Work task: From the first record below to the last, retype each one exactly.

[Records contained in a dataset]
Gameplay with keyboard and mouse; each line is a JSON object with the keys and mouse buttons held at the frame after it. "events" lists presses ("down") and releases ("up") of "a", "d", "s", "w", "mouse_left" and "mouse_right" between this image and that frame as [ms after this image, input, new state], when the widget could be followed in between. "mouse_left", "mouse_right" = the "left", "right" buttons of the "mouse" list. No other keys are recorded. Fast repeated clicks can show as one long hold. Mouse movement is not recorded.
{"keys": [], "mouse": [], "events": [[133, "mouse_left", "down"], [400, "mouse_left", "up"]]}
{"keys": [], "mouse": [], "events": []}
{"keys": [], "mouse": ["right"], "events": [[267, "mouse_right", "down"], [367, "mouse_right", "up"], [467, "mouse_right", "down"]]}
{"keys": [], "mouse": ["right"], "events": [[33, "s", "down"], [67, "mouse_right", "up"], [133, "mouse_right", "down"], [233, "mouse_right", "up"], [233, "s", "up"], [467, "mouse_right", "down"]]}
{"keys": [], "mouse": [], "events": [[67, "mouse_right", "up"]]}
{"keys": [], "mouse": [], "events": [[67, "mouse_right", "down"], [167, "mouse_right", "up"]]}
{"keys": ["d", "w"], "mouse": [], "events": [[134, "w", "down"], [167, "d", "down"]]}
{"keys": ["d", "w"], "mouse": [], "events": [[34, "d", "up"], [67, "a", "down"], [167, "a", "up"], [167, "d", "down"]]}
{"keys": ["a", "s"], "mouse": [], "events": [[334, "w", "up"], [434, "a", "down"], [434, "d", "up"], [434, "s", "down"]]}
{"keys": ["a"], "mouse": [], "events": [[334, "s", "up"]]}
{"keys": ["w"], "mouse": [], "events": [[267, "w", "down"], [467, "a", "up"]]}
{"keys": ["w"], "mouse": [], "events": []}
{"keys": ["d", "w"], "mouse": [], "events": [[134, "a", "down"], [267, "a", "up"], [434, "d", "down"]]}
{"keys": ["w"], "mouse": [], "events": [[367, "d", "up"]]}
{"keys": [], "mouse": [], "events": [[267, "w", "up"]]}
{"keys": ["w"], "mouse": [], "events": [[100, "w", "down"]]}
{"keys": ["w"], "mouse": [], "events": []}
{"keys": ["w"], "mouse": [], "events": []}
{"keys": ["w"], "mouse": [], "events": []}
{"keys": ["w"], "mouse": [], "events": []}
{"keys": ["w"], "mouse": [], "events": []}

Your solution:
Gameplay with keyboard and mouse; each line is a JSON object with the keys and mouse buttons held at the frame after it. "events" lists presses ("down") and releases ("up") of "a", "d", "s", "w", "mouse_left" and "mouse_right" between this image and that frame as [ms after this image, input, new state], when the widget could be followed in between. "mouse_left", "mouse_right" = the "left", "right" buttons of the "mouse" list. No other keys are recorded. Fast repeated clicks can show as one long hold. Mouse movement is not recorded.
{"keys": [], "mouse": [], "events": [[133, "mouse_left", "down"], [400, "mouse_left", "up"]]}
{"keys": [], "mouse": [], "events": []}
{"keys": [], "mouse": ["right"], "events": [[267, "mouse_right", "down"], [367, "mouse_right", "up"], [467, "mouse_right", "down"]]}
{"keys": [], "mouse": ["right"], "events": [[33, "s", "down"], [67, "mouse_right", "up"], [133, "mouse_right", "down"], [233, "mouse_right", "up"], [233, "s", "up"], [467, "mouse_right", "down"]]}
{"keys": [], "mouse": [], "events": [[67, "mouse_right", "up"]]}
{"keys": [], "mouse": [], "events": [[67, "mouse_right", "down"], [167, "mouse_right", "up"]]}
{"keys": ["d", "w"], "mouse": [], "events": [[134, "w", "down"], [167, "d", "down"]]}
{"keys": ["d", "w"], "mouse": [], "events": [[34, "d", "up"], [67, "a", "down"], [167, "a", "up"], [167, "d", "down"]]}
{"keys": ["a", "s"], "mouse": [], "events": [[334, "w", "up"], [434, "a", "down"], [434, "d", "up"], [434, "s", "down"]]}
{"keys": ["a"], "mouse": [], "events": [[334, "s", "up"]]}
{"keys": ["w"], "mouse": [], "events": [[267, "w", "down"], [467, "a", "up"]]}
{"keys": ["w"], "mouse": [], "events": []}
{"keys": ["d", "w"], "mouse": [], "events": [[134, "a", "down"], [267, "a", "up"], [434, "d", "down"]]}
{"keys": ["w"], "mouse": [], "events": [[367, "d", "up"]]}
{"keys": [], "mouse": [], "events": [[267, "w", "up"]]}
{"keys": ["w"], "mouse": [], "events": [[100, "w", "down"]]}
{"keys": ["w"], "mouse": [], "events": []}
{"keys": ["w"], "mouse": [], "events": []}
{"keys": ["w"], "mouse": [], "events": []}
{"keys": ["w"], "mouse": [], "events": []}
{"keys": ["w"], "mouse": [], "events": []}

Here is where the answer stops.